There are so many decisions you have to make during your pregnancy and when you become a new mom. What stroller or car seat should you buy? How many diapers will I need to start out with? What will my baby wear home from the hospital? And so many more.
One of the most important questions you’ll want to decide is how you want to feed your baby. Now, here at The Everymom, we are totally Team #FedIsBest and believe that it doesn’t matter if you choose to exclusively pump, breastfeed, formula feed, or combo feed. As long as your baby is eating, that’s all that matters!
Breastfeeding is one of the ways you may choose to feed your baby. While there are many joys to breastfeeding, there are also moments of frustration, worry, and overall “am I doing this right?” feelings.
Here are seven ways to make your breastfeeding journey more enjoyable:
1. Have realistic expectations
When I first started breastfeeding, I didn’t expect the sore nipples, engorgement, or the cluster feeding that came along with it. And I also know other breastfeeding mothers who didn’t experience these things. The best thing you can do when starting out is to know that “normal” looks different for every mama and to set your expectations accordingly. Understand this process is new for you and that it’s completely OK if you are unsure of something along the way.
2. Don’t be afraid to ask for help
The single most important part of my breastfeeding journey has been the help and advice from my lactation consultant. There were moments when I was feeling frustrated, confused, and guilty for not knowing what I was doing—many times to the point where I almost decided to choose a different feeding option.
Each time, I made an in-home appointment with my lactation consultant, and through her advice, guidance, and procedures, she was able to reassure me that I was, in fact, doing just fine. Asking for help while breastfeeding (or, let’s be honest, in all of motherhood!) does not mean you’re weak or inadequate. It just means you’re human and want the best for you and your baby.
3. Stock up on your supplies
Who’s had a moment feeding your baby and your other breast starts leaking through your shirt? Or had chapped and sore nipples from a teething baby and nothing to soothe the pain in between feedings. Having your breastfeeding supply closet stocked with pads and ointments will help you avoid those inevitable breastfeeding moments that many mothers run in to.
4. Find your (breastfeeding) support system, love them hard
There is nothing better than asking another mom a question and hearing that you’re not alone in what you’re thinking or feeling. Find a community of breastfeeding mothers where you can ask your questions to others who may have experienced some of the things you’re going through. These communities can be local in your city or in a virtual group like this one on Facebook. As my child gets older, I’m in my online group weekly asking questions as they come up for me. And it’s nice to help other moms who are a bit behind you on their journey and answer their questions too.
5. Do your research
Leaning too heavily on Google to answer your questions at 3 a.m. can lead you down a rabbit hole of scary results. But there are a few credible sources out there that are worth keeping in your back pocket when you’re curious about your own journey.

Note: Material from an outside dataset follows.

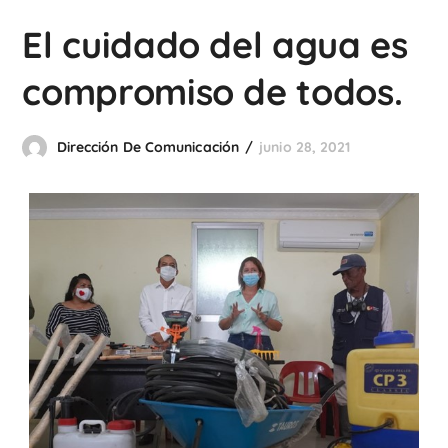
El cuidado del agua es
compromiso de todos.
Dirección De Comunicación
junio 28, 2021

KellyMom and La Leche League are trusted websites among breastfeeding parents for everything from how many feedings your baby should get in a day to how to build up a freezer supply of breastmilk.

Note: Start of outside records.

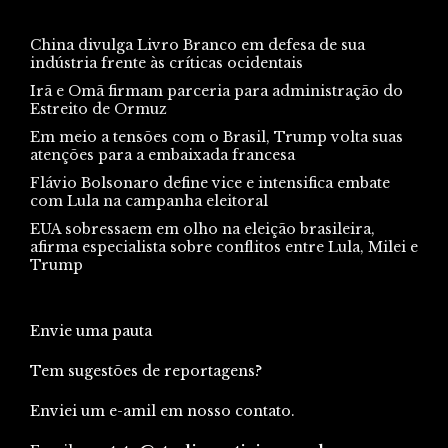
China divulga Livro Branco em defesa de sua
indústria frente às críticas ocidentais
Irã e Omã firmam parceria para administração do
Estreito de Ormuz
Em meio a tensões com o Brasil, Trump volta suas
atenções para a embaixada francesa
Flávio Bolsonaro define vice e intensifica embate
com Lula na campanha eleitoral
EUA sobressaem em olho na eleição brasileira,
afirma especialista sobre conflitos entre Lula, Milei e
Trump
Envie uma pauta
Tem sugestões de reportagens?
Enviei um e-amil em nosso contato.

6. Buy easy nursing clothes
Having the right bra, tank top, or dress makes all the difference when it comes time to feed your baby. Nothing will fluster you faster than having to lift your dress all the way up or fuss with a bra not made for nursing mothers. New styles are coming out all the time from brands like Old Navy, Gap, and Target, and it truly does make you feel better when you have clothes that support the journey you’re on.
7. Drop the guilt and shame
Being a mother is beautiful and challenging, and breastfeeding is too. Because of that, there is no room for guilt and shame. Know that you are doing the best you can and that you don’t have to be perfect or feel like you need to do everything perfectly. Feelings of guilt or shame, from yourself or from others, around your choice to breastfeed will only make the journey more difficult. Choose to leave those feelings behind and continue to believe that you’re doing a great job every step of the way.
If you are a breastfeeding mom or are thinking of being one, know that it can be a really enjoyable experience between you and your baby. And again remember, no matter what, fed is always best!